We have just heard of new, simplified rules for faculty, however, that may help you sort this out. There are now two specific lists that have reduced restriction, and a category called “Everything else”.

On the new “A” list are items that can proceed without the faculty process applying. For those in the know, these were the old de minimis and minor-works categories. The umbrella principle is that these are repair and maintenance that do not affect the historic fabric: lavatories, kitchens, office, like-for-like window glass, and wire mesh guards; repairs to heating, gas and electrical fittings, furniture in vestries and offices, and minor repairs to bells and clocks.

Some outdoor works are covered with very specific details of what may or may not be done to trees: dead ones may be removed.

The new “B” list covers works that include the historic fabric repair and maintenance. The church should contact the archdeacon, who will undertake a fast-track informal consultation with the DAC, for these items.

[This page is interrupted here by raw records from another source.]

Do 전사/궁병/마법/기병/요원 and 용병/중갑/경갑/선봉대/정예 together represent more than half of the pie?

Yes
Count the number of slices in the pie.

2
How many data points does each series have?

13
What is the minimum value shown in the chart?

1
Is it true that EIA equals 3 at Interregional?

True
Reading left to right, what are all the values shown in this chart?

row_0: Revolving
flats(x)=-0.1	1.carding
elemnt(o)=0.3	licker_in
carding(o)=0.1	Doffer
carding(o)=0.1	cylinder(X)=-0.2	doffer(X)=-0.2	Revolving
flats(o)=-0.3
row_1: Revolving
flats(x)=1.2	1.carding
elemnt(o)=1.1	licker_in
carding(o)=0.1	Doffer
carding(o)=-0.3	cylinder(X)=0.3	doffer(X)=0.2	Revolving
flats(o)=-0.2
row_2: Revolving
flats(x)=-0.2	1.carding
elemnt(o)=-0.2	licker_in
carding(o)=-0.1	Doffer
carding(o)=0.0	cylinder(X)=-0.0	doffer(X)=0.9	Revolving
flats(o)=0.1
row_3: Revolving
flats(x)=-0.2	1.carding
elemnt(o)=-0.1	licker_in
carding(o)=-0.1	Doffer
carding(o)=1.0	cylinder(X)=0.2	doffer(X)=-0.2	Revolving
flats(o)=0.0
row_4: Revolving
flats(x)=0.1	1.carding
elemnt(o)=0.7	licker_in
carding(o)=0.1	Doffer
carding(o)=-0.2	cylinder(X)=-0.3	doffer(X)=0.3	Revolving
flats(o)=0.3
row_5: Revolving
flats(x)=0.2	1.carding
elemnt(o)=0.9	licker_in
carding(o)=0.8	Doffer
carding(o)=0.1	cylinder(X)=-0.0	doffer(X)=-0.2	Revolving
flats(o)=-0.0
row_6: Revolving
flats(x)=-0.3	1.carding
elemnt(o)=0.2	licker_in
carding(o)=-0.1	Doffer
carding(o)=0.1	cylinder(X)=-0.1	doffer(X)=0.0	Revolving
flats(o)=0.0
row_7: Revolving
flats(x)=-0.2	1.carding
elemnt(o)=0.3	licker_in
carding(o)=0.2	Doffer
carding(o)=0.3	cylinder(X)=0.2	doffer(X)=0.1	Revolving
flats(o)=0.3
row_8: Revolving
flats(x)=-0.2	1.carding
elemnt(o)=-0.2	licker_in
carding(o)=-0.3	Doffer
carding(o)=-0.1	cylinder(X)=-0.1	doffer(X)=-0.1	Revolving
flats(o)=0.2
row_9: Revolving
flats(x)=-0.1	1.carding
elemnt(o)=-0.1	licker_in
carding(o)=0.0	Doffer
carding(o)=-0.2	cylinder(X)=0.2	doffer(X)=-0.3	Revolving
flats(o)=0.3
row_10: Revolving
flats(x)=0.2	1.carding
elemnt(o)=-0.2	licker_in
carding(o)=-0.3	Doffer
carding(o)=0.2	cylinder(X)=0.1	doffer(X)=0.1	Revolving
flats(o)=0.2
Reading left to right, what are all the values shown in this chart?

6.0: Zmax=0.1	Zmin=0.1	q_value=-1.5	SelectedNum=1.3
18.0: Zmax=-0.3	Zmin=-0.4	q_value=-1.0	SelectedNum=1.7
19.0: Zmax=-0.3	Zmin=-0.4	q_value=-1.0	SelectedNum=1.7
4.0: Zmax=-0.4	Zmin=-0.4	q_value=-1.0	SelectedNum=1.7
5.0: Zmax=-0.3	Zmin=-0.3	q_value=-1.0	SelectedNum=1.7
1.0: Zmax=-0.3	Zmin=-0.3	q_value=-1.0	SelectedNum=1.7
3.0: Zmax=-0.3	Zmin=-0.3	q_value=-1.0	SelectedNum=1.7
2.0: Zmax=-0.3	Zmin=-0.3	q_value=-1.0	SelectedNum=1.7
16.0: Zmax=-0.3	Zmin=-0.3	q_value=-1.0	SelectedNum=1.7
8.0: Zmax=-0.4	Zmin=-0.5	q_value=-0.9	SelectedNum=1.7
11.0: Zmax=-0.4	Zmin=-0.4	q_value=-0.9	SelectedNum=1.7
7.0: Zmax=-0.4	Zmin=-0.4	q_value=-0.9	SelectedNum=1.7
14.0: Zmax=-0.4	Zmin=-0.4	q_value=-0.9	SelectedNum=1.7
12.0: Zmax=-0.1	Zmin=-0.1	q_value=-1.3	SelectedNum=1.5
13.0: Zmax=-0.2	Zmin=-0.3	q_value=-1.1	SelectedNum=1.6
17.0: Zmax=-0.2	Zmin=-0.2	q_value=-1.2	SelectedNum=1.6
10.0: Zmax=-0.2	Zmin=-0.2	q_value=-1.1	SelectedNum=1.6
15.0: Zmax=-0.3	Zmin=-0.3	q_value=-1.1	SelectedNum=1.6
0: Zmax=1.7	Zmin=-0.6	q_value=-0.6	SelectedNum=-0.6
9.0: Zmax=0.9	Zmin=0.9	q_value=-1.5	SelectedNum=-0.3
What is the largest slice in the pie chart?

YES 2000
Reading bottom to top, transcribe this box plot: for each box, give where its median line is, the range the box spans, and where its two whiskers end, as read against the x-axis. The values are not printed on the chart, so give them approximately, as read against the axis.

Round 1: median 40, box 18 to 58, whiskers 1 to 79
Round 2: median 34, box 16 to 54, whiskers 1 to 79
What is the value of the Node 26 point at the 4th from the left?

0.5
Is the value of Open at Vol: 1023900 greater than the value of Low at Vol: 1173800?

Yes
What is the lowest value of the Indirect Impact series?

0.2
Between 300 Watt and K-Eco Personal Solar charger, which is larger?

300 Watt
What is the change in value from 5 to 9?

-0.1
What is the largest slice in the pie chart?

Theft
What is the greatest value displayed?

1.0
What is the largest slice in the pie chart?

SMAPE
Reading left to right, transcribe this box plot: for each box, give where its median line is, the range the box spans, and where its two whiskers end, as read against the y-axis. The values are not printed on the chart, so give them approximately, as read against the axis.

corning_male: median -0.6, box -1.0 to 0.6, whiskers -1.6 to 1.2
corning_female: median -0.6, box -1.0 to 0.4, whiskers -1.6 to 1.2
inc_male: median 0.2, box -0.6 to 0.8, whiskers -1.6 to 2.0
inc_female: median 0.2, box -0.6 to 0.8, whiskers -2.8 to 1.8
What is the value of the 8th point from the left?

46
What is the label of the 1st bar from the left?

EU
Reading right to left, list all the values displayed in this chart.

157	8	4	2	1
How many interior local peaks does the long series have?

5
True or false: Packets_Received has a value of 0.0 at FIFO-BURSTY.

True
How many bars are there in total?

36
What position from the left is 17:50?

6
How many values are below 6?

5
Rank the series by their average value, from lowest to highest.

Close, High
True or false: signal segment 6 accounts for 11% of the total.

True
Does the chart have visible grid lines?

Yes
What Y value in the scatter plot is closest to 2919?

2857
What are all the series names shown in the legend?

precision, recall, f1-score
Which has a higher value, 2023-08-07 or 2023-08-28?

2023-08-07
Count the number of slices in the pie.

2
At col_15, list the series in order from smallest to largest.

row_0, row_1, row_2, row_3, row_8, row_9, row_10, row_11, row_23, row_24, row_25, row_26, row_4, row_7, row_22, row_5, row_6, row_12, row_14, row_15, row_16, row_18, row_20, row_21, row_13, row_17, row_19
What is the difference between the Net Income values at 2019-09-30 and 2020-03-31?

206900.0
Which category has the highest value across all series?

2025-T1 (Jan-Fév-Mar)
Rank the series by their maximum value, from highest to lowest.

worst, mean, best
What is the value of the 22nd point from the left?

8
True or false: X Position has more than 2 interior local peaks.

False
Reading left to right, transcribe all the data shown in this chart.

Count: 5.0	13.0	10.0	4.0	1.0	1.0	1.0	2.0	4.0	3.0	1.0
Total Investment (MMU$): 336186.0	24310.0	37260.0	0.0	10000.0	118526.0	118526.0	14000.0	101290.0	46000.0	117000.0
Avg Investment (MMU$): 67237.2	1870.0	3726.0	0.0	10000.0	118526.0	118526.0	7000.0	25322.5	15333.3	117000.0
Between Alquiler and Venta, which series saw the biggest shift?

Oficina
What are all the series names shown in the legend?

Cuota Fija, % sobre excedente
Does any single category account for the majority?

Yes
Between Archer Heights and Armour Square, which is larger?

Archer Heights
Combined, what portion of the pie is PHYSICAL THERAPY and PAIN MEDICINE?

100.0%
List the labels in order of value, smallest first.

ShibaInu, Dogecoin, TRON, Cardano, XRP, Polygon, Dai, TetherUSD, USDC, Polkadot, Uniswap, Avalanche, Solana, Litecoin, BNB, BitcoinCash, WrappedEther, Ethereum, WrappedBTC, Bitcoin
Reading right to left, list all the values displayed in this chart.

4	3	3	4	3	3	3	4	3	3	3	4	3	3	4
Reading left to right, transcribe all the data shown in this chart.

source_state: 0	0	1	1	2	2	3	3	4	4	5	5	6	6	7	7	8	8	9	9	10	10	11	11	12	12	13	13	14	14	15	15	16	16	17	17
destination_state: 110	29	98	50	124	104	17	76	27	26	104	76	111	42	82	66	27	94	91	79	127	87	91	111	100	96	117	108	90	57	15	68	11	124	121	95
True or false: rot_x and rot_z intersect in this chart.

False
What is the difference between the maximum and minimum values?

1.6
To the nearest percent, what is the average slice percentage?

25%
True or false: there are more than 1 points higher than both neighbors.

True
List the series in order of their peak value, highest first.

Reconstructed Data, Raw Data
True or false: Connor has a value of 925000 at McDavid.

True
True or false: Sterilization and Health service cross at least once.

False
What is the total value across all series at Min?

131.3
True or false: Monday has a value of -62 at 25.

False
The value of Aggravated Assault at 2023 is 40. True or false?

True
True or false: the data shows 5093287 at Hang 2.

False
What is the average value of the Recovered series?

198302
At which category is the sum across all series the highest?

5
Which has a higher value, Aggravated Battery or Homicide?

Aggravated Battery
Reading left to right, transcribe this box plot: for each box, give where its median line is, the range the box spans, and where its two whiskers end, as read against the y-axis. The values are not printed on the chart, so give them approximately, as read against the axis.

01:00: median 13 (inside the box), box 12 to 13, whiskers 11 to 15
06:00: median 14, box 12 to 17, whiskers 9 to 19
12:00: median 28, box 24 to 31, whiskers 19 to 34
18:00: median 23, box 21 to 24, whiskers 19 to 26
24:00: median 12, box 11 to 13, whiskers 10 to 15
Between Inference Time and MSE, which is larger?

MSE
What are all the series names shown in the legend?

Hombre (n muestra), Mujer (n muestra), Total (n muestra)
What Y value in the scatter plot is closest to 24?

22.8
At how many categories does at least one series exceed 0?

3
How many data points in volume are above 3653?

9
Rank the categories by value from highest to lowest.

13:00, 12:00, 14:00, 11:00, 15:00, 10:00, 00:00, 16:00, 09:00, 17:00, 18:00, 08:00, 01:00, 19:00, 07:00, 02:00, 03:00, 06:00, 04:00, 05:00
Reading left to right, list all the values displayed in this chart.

The Quinquennial Inspection Report covers works that look after and don’t alter the historic fabric. On this list, you will find more like-with-like items, including redecoration, beetle and fungus treatment, adapting utilities, repairing roof materials and roof alarms, installing a sound loop, some more bell and clock works, and taking larger items of furniture into or out of the building. And more on what you might be able to do to churchyard trees.

Get some first advice from either your inspecting architect and/or your archdeacon, who even now will be poring over the details.

Larger repair and reordering projects will still need to go through the full faculty process. A rough generalisation would be that if the works change something in the way the church looks or functions, you still need faculty: for example new facilities, a new heating or electrical system, and external works.

There is a great deal more detail on the website www.churchcare.co.uk, along with a sample form for applying to the archdeacon.

On a related subject, there is new procedure, replacing an old informal one, for consulting Historic England (English Heritage renamed). If a church needs advice, Historic England may give up to 15 hours free advice on a number of items; if ongoing advice is needed beyond that — about regular meetings for a building project, for example — there may be a charge.

This will be written or verbal advice for planning permission, listed-building consent, and scheduled monument consent.

There are times, as with the Heritage Lottery Fund for repairs to listed places of worship, when the advice of Historic England is sought before any grant application can proceed. For large schemes, this can be very helpful at an early stage, when a scheme for repair or reordering has to establish architectural routes to solving a problem, or to achieve specific benefits for those who use the building.

Sometimes, this early engagement can result in more understanding of what needs to be done to improve the way the church can be used, and to protect its future.